[Problem details]
Search the data for "foreign". Return each matching line.

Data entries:
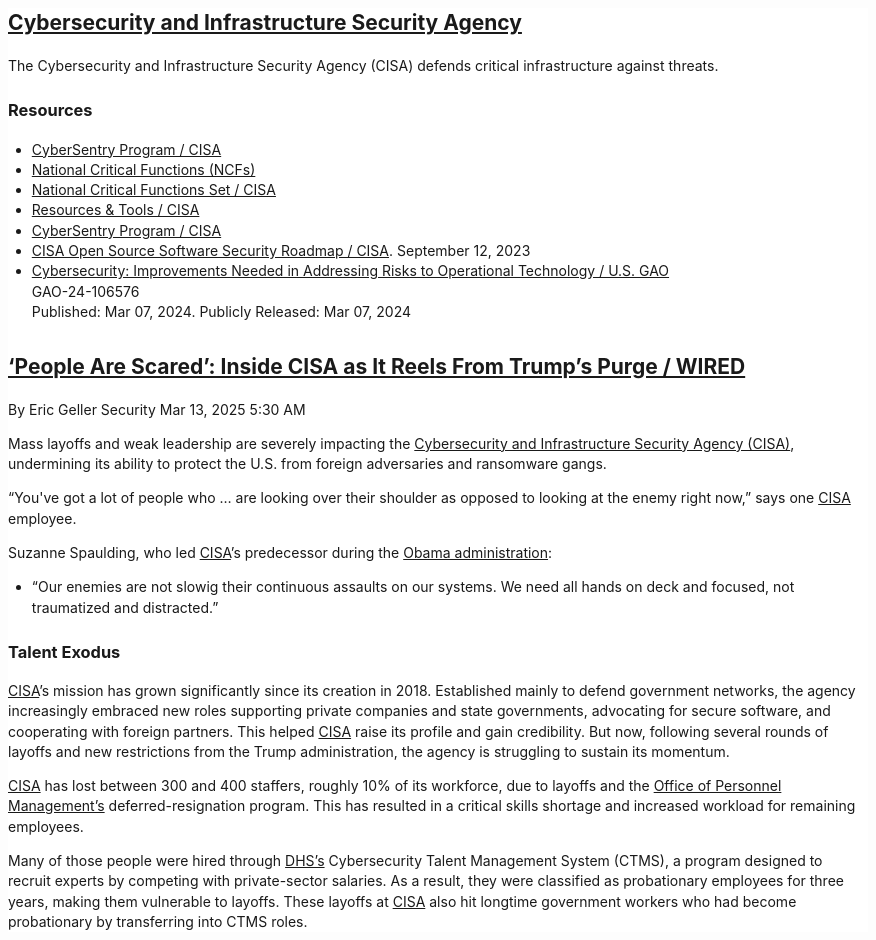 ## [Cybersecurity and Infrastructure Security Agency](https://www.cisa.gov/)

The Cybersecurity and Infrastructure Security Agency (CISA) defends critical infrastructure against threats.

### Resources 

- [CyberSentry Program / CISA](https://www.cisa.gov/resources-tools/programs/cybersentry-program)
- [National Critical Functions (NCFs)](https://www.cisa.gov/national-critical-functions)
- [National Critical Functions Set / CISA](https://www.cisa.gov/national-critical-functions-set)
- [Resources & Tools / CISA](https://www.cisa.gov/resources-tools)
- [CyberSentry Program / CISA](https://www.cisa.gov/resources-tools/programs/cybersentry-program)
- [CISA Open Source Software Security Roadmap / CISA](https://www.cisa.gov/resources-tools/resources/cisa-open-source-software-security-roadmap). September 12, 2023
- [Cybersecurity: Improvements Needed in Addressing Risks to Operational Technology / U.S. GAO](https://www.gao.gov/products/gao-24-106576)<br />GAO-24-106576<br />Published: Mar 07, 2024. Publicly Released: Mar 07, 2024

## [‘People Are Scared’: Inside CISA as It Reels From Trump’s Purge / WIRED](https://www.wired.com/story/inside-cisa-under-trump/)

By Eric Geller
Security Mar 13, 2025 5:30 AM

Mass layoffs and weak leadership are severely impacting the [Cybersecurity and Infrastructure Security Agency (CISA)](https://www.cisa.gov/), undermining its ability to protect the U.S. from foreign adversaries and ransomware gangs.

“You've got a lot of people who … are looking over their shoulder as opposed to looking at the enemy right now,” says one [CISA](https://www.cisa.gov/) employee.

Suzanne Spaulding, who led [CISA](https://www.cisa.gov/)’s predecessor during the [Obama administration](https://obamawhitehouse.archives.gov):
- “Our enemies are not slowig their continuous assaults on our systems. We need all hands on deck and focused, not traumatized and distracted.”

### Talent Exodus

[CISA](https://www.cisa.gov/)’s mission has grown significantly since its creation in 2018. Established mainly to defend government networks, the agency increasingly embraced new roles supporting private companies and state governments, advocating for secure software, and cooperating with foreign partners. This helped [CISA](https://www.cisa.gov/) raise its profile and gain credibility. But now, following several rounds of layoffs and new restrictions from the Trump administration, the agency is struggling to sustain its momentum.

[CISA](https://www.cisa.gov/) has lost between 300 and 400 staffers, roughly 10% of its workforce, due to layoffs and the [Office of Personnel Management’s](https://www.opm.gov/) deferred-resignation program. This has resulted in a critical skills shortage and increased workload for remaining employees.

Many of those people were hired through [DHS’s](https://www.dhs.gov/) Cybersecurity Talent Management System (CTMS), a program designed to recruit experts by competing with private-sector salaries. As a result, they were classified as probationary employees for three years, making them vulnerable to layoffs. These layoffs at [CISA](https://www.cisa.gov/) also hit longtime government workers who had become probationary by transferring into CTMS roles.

[Solution to the exercise]
Mass layoffs and weak leadership are severely impacting the [Cybersecurity and Infrastructure Security Agency (CISA)](https://www.cisa.gov/), undermining its ability to protect the U.S. from foreign adversaries and ransomware gangs.
[CISA](https://www.cisa.gov/)’s mission has grown significantly since its creation in 2018. Established mainly to defend government networks, the agency increasingly embraced new roles supporting private companies and state governments, advocating for secure software, and cooperating with foreign partners. This helped [CISA](https://www.cisa.gov/) raise its profile and gain credibility. But now, following several rounds of layoffs and new restrictions from the Trump administration, the agency is struggling to sustain its momentum.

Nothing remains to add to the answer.